◆ Exercise aim ◆
Repeat the records exactly. Leave out the pictures.

◆ Records to use ◆
============
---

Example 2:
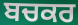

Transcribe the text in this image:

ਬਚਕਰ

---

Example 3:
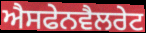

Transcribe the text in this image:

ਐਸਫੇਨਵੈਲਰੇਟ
============
◆ Answer to the exercise ◆
---

Example 2:

Transcribe the text in this image:

ਬਚਕਰ

---

Example 3:

Transcribe the text in this image:

ਐਸਫੇਨਵੈਲਰੇਟ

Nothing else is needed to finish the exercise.